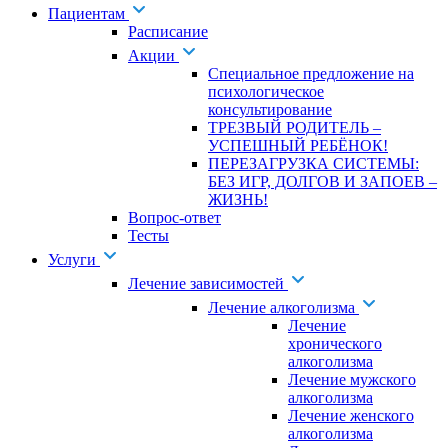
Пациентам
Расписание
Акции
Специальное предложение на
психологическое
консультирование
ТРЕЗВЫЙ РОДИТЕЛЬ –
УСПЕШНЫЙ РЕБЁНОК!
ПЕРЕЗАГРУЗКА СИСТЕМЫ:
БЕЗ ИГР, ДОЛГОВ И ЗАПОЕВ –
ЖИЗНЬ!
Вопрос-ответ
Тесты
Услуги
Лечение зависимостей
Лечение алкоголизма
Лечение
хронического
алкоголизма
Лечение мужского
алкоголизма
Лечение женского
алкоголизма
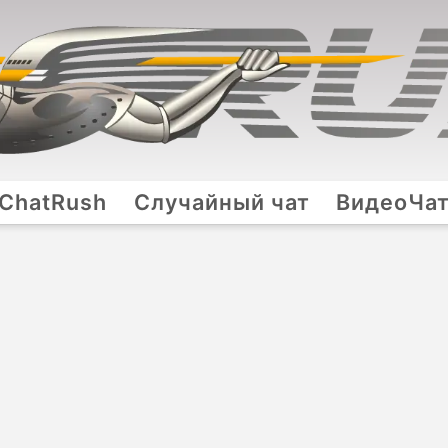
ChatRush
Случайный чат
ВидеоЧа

□ □ □ □ □

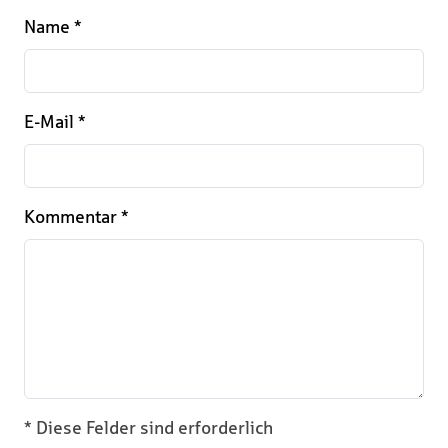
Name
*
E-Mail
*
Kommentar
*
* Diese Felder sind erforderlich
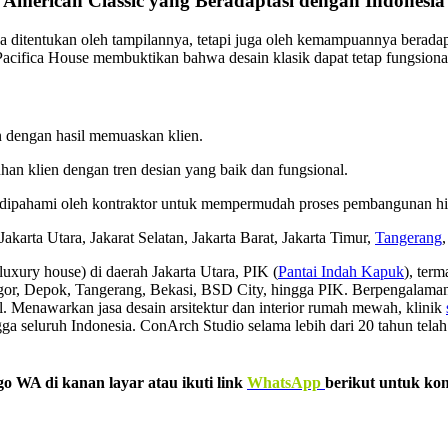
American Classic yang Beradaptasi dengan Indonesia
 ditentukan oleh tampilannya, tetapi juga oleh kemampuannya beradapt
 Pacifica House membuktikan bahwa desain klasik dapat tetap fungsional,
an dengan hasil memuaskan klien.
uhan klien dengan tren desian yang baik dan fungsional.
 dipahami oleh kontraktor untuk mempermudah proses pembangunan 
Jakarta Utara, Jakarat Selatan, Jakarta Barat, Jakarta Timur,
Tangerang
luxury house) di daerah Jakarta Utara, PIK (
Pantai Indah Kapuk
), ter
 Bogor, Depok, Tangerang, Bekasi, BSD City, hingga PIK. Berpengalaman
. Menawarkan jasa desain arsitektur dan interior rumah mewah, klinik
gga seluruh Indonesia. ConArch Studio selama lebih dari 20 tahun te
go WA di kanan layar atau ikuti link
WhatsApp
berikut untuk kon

□ □ □ □ □

■ **Job item**:
Give back each line from the records above that contains the word "yang". Case counts.

■ **Solution to this exercise**:
American Classic yang Beradaptasi dengan Indonesia
uhan klien dengan tren desian yang baik dan fungsional.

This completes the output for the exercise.